▸ Exercise data:
★ ★ ★
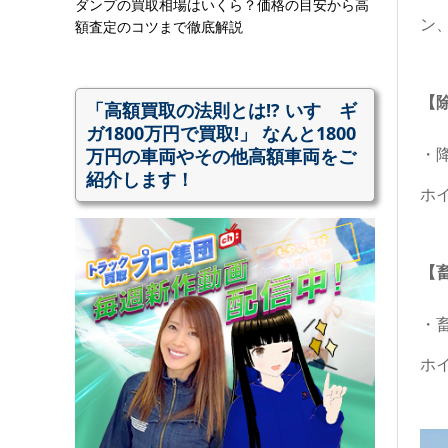
ダンプの買取相場はいくら？価格の目安から高
ン
額査定のコツまで徹底解説
【
「高額買取の法則とは!? いすゞギ
ガ1800万円で買取!」 なんと1800
万円の車両やその他高額車両をご
・
紹介します！
ホ
【
・
ホ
★ ★ ★
▸ Work task: Return each entry exactly as it stands above, apart from any images.

▸ Solution to the exercise:
ダンプの買取相場はいくら？価格の目安から高
ン
額査定のコツまで徹底解説
【
「高額買取の法則とは!? いすゞギ
ガ1800万円で買取!」 なんと1800
万円の車両やその他高額車両をご
・
紹介します！
ホ
【
・
ホ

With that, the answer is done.